▶ Written task A: Quote the listing below word for word, from its first line through the line containing "a 18.6103 TL.", and leave out the pictures.

▶ Passage for review:
18.  With regards to Brexit planning, The LRF’s strategic intent is to mitigate any negative or detrimental immediate effects in Surrey. This entails ensuring residents are reassured, both individuals and communities are treated with dignity and respect, and business activity in our communities is supported. The LRF is also a key communication stream between the council and central government. LRF capabilities have a countywide focus
but compliment and align with the council’s plans and preparations.

19.  In addition to the LRF, the council has been working with numerous stakeholders and has had an active role in a number of other partnerships, including:

a. Boroughs and districts. The council have been working closely with boroughs and districts to ensure plans and preparations align, particularly around support for vulnerable residents.

b. South East 7 (SE7). SE7 is a partnership comprised of seven South East councils (Brighton and Hove, East Sussex, Hampshire, Kent, Medway, Surrey, West Sussex).

The council has been liaising with SE7 around joint-planning opportunities and identifying key risks for the South East region. SE7 also acts as communication stream between South East local authorities and central government.

c. Businesses, Local Enterprise Partnerships and Surrey Chamber of Commerce. The council has been engaging with the local business stakeholders to understand their concerns and how the council can provide support.

d. Local Government Association (LGA). The council have been engaging with, and contributing to, the work of the LGA’s Brexit Taskforce.
Communication with residents and organisations

20.  The council has a responsibility to support residents, ensuring they are settled and reassured within their communities. Furthermore, the council has a role in ‘place shaping’ Surrey which entails working with businesses to develop strategies for increasing the skills and employment of our residents and supporting other organisations, such as the voluntary, community and faith sector to help Surrey’s communities prosper.

21.  In addition to the aforementioned direct engagement with various stakeholders, the council is supporting residents and organisations through digital platforms, namely a web page on the Surrey County Council website. The web page acts as a signposting tool, utilising official sources (e.g. gov.uk) to provide key information and guidance.


22.  Engaging with stakeholders is a key part of Brexit planning. Through the LRF the council have been liaising with public bodies such as emergency services, health bodies, government agencies, other local authorities.

23. As part of wider planning, the council has been engaging with external stakeholders such as businesses, local enterprise partnerships, organisations from the voluntary, community and faith sector to understand implications within the respective sectors.

24.  Internally, the council has been engaging with officers from numerous services and the relevant Cabinet Members.

Risk Management and Implications:

25.  As part of the council’s initial emergency planning, the government asked local authorities to review their emergency plans and assess whether Brexit had any impact on these. It was concluded that our emergency plans were sound and addressed any possible worse case scenarios.

▶ Data provided:
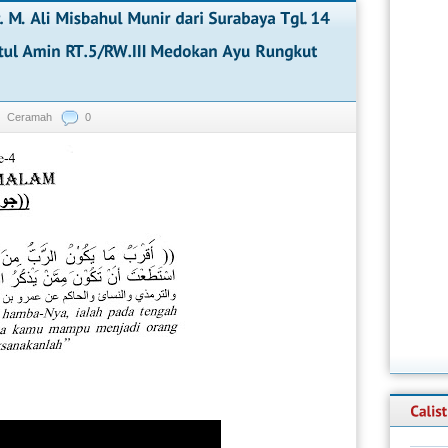
Ceramah
0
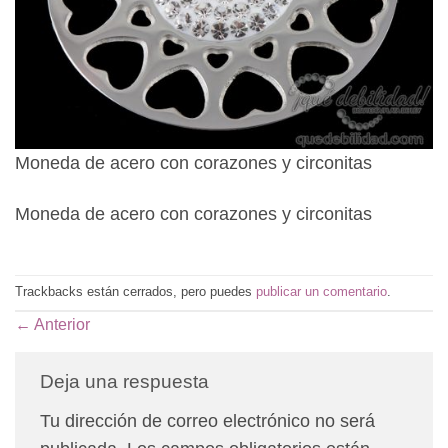
Moneda de acero con corazones y circonitas
Moneda de acero con corazones y circonitas
Trackbacks están cerrados, pero puedes
publicar un comentario
.
←
Anterior
Deja una respuesta
Tu dirección de correo electrónico no será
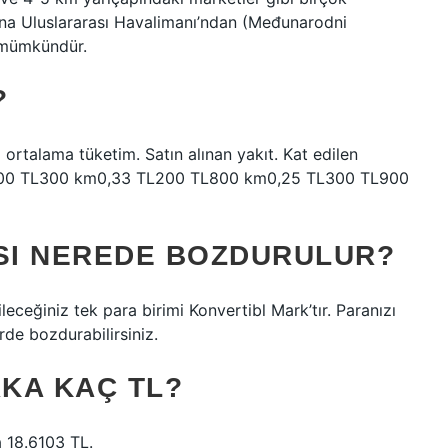
sna Uluslararası Havalimanı’ndan (Međunarodni
 mümkündür.
?
ortalama tüketim. Satın alınan yakıt. Kat edilen
. 100 TL300 km0,33 TL200 TL800 km0,25 TL300 TL900
SI NEREDE BOZDURULUR?
ceğiniz tek para birimi Konvertibl Mark’tır. Paranızı
de bozdurabilirsiniz.
KA KAÇ TL?
a 18.6103 TL.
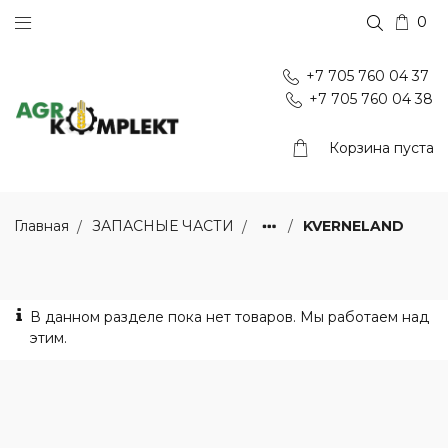
0
+7 705 760 04 37
+7 705 760 04 38
Корзина пуста
KVERNELAND
Главная
ЗАПАСНЫЕ ЧАСТИ
В данном разделе пока нет товаров. Мы работаем над
этим.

▶ Written task B: According to the Brexit planning text above, how many South East councils make up SE7?

▶ Response box A:
Ceramah
0
Moneda de acero con corazones y circonitas
Moneda de acero con corazones y circonitas
Trackbacks están cerrados, pero puedes
publicar un comentario
.
←
Anterior
Deja una respuesta
Tu dirección de correo electrónico no será
sna Uluslararası Havalimanı’ndan (Međunarodni
 mümkündür.
?
ortalama tüketim. Satın alınan yakıt. Kat edilen
. 100 TL300 km0,33 TL200 TL800 km0,25 TL300 TL900
SI NEREDE BOZDURULUR?
ceğiniz tek para birimi Konvertibl Mark’tır. Paranızı
de bozdurabilirsiniz.
KA KAÇ TL?
a 18.6103 TL.

▶ Response box B: Seven.